The Oto-Manguean Inflectional Class Database contains over 13,000 verbal entries from twenty Oto-Manguean languages, along with information pertaining to each verb's inflectional class membership. This database has come out of research carried out under the auspices of the ESRC/AHRC co-funded research project "Endangered complexity: Inflectional classes in Oto-Manguean languages" (Grant: ES/I029621/1).

There are two possible ways to query this database. The first method is by performing a query which searches for matches across all twenty languages. Since each language is a unique system, there are very few fields which all languages have in common. As a result, the ability to search across all languages at once necessarily entails fairly basic search parameters. To perform this type of search, click "Search all languages" in the left-hand naviagtion panel.

The second method of performing a query is language-specific. This allows a user to query the data using many more parameters, which are unique to that langauge. To begin querying an individual language, click on the relevant language name in the left-hand navigation panel on this page.

About the languages

This database includes verbs from twenty different languages, which among them represent all the major branches of the Oto-Manguean phylum. The locations where these languages are spoken are shown on the map below. Each different colour represents a different branch of Oto-Manguean. To see the language names, click the "Menu" icon in the top-left corner of the map.

Much more detailed information about the verbal inflection of each language, including information pertaining to inflectional classes, can be found on each language's search page within the database. Alternatively, this information can be accessed below.

How to cite

This database would not exist were it not for the invaluable support of our many collaborators. It is important for us that both our collaborators and the authors of published data we have used receive the credit they are due. In order to facilitate this, each language search page includes information about how to cite the data.

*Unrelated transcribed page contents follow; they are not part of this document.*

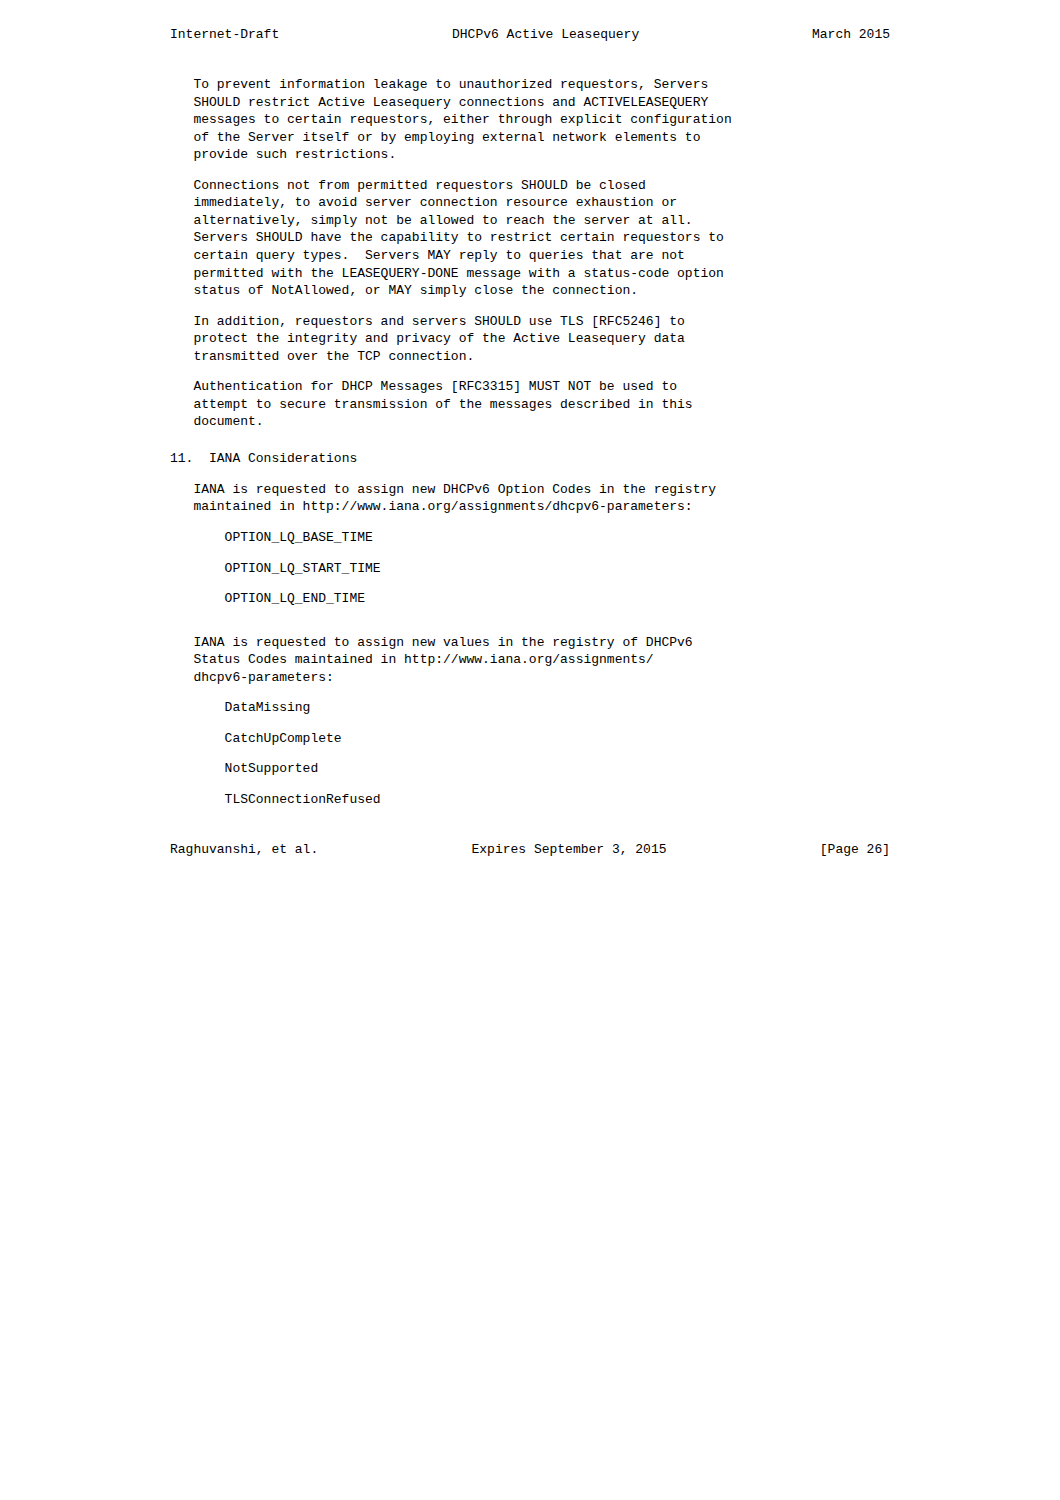Internet-Draft DHCPv6 Active Leasequery March 2015
To prevent information leakage to unauthorized requestors, Servers SHOULD restrict Active Leasequery connections and ACTIVELEASEQUERY messages to certain requestors, either through explicit configuration of the Server itself or by employing external network elements to provide such restrictions.
Connections not from permitted requestors SHOULD be closed immediately, to avoid server connection resource exhaustion or alternatively, simply not be allowed to reach the server at all. Servers SHOULD have the capability to restrict certain requestors to certain query types. Servers MAY reply to queries that are not permitted with the LEASEQUERY-DONE message with a status-code option status of NotAllowed, or MAY simply close the connection.
In addition, requestors and servers SHOULD use TLS [RFC5246] to protect the integrity and privacy of the Active Leasequery data transmitted over the TCP connection.
Authentication for DHCP Messages [RFC3315] MUST NOT be used to attempt to secure transmission of the messages described in this document.
11. IANA Considerations
IANA is requested to assign new DHCPv6 Option Codes in the registry maintained in http://www.iana.org/assignments/dhcpv6-parameters:
OPTION_LQ_BASE_TIME
OPTION_LQ_START_TIME
OPTION_LQ_END_TIME
IANA is requested to assign new values in the registry of DHCPv6 Status Codes maintained in http://www.iana.org/assignments/ dhcpv6-parameters:
DataMissing
CatchUpComplete
NotSupported
TLSConnectionRefused
Raghuvanshi, et al. Expires September 3, 2015 [Page 26]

Should you need to cite the database as a whole entity, the relevant details are:

Feist, Timothy & Enrique L. Palancar. 2015. Oto-Manguean Inflectional Class Database. University of Surrey. http://dx.doi.org/10.15126/SMG.28/1

Exporting data

Search results can be downloaded in CSV format, by clicking on the ‘Export to CSV’ button at the top of the search results. When downloading data, please note the following:

  • The CSV file will only contain data relating to the search results. If you wish to download the full dataset for a given language, please ensure no filters have been applied.
  • Data downloaded from the ‘All languages’ search page will only contain the fields common to all languages (e.g. English gloss, Spanish gloss, transitivity). If you wish to download the full data associated with verbal entries, it is necessary to do this on a language by language basis.
  • There is a known issue with opening downloaded CSV files in Microsoft Excel on a Mac, whereby non-standard characters are rendered incorrectly. Although far from ideal, this can be resolved by taking the following steps:
    1. Open the CSV file in a text editor.
    2. Select all the text (Cmd+A) and copy it (Cmd+C).
    3. Open a new Excel worksheet and click in cell A1.
    4. Paste the data (Cmd+V) into the spreadsheet. (At this stage, each entry will appear in a single cell).
    5. From the menu bar, navigate to Data > Text to columns...
    6. In the dialogue box which appears, select ‘Delimited’ and click Next...
    7. In the list of Delimiters which appears, ensure that only ‘Comma’ is selected, then click Finish


This database provides details pertinent to inflectional classes and is not intended as a source of semantic data. While a Spanish and English gloss is provided for all entries in the database, we are unable to guarantee the reliability of these glosses. For the majority of languages, the gloss provided in the source data is in Spanish and, often, several meanings are provided. It was impractical to represent all of these in the database and therefore only one meaning was retained. The English glosses were added to the database at a later stage, based solely on the Spanish glosses; for the vast majority of verbs this should does not pose a problem, but there will, inevitably, be verbs for which the English gloss is incorrect, in particular in cases of homophony (e.g. Spa: 'saber' may be translated as 'know', when in fact the correct meaning is 'taste').